No/Minimal Interference
Possible Spoofing
Likely Spoofing
Description

What does this map show?

Ships use GPS to navigate and find their way around the open sea, while also broadcasting this information to avoid collisions and increase maritime awareness. In consequence, some party interfering with their ability to navigate can cause great harm.This map shows regions around the globe where GPS spoofing -- the deliberate manipulation of GPS signals to confuse or interfere with users -- may occur based on ship movement patterns.

How it works

Global terrestrial AIS data is queried every two minutes to get a snapshot of all current ship coordinates, the time of their last update as well as metadata like their MMSI identifier, an approximate heading and more.

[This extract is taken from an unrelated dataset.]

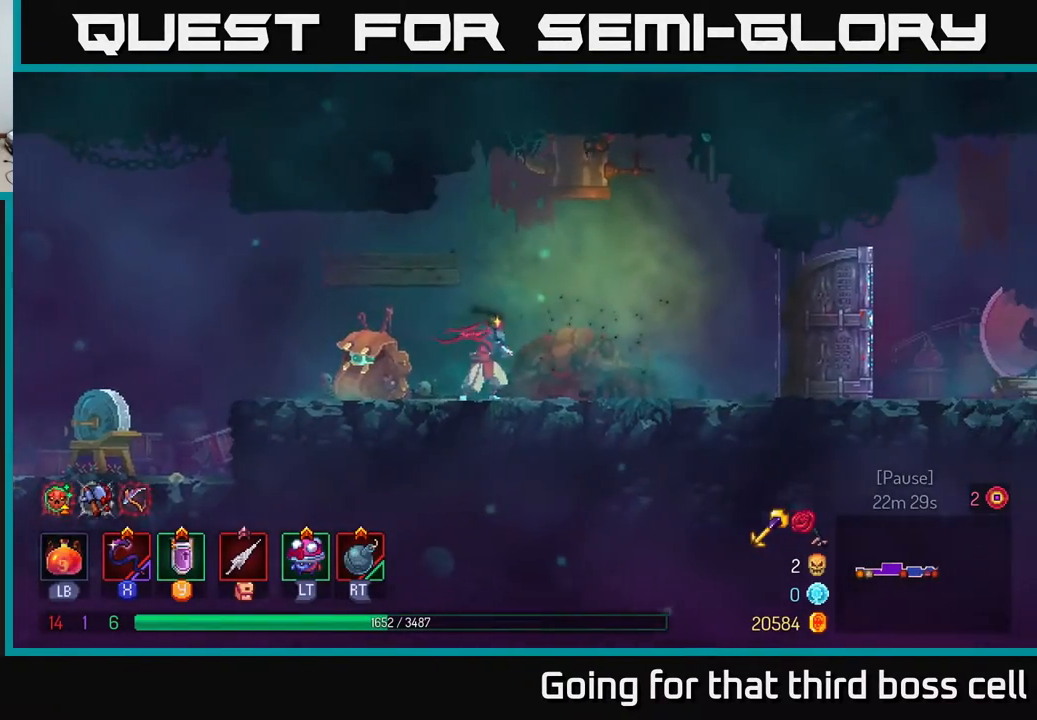
{"buttons": ["L1"], "left_stick": "center", "right_stick": "center", "events": [[33, "left_stick", "center"]]}
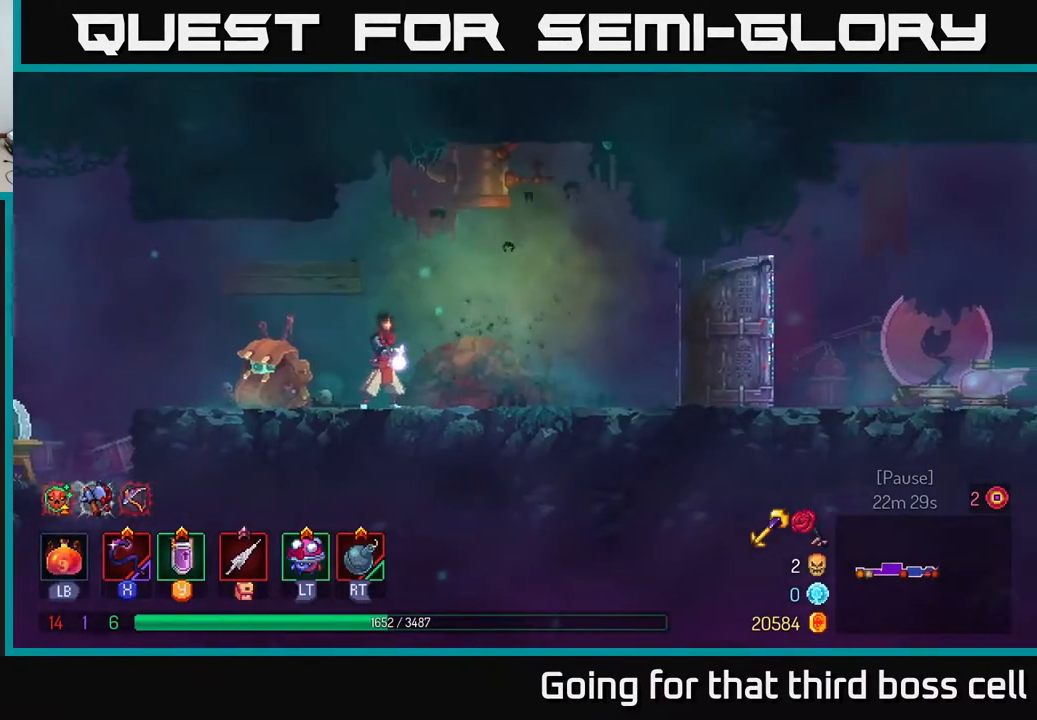
{"buttons": ["L1"], "left_stick": "center", "right_stick": "center", "events": []}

Every hour, a job takes all records from the last hour and analyzes the movement of each ship for multiple spoofing indications: sudden jumps, clustering and unrealistic speeds over a longer time frame. While this is not a perfect approximation and real attacks may be much more sofisticated, it gives a good-enough approximation. Results of this analysis are then clustered using H3 indices and each region is assigned a score that indicates the likelihood of spoofing occuring based on the number of ships that are experiencing any of the mentioned properties in their track during any hour. The last, fully-elapsed hour is shown, meaning if the UTC hour file equals nine, the results between 09:00 and 10:00 am are presented.

Limitations

As mentioned, the algorithm for assigning a spoofing score is based on heuristics that indicate the possibility of spoofing. A ship may simply have bad GPS reception or experience temporary issues that do not indicate an active adversary.
Sometimes, such signatures are also deliberate to hide the location of a ship or confuse other parties as to where it is at any moment.
In any case, it is impossible to judge who is responsible for such interference and this map is merely an indication if it possibly happening.

Possible Extensions

This map is limited to coastal zones due to using terrestrial AIS receivers only. It would be nice to get access to satellite-based AIS data to be less-dependent on terrestrial receviers, but acquiring such data is very expensive.

It would also be nice to get raw data from individual receivers and test Multilateration (MLAT) like many ADS-B aggregators are doing. MLAT uses the time-of-arrival difference of one signal at multiple receivers to bound the location of an object. By correlating the position derived from MLAT and the AIS-based location, this would give a very clear indication of malfunctioning GPS receivers.

Technologies Used

The processing is done using Python and DuckDB, where the algorithm is implemented in DuckDB. Results are stored as GeoJSON and served directly from object storage. The map itself uses Deck.GL to pull data from object storage and display it. All this works without any server and is fully done on the client side.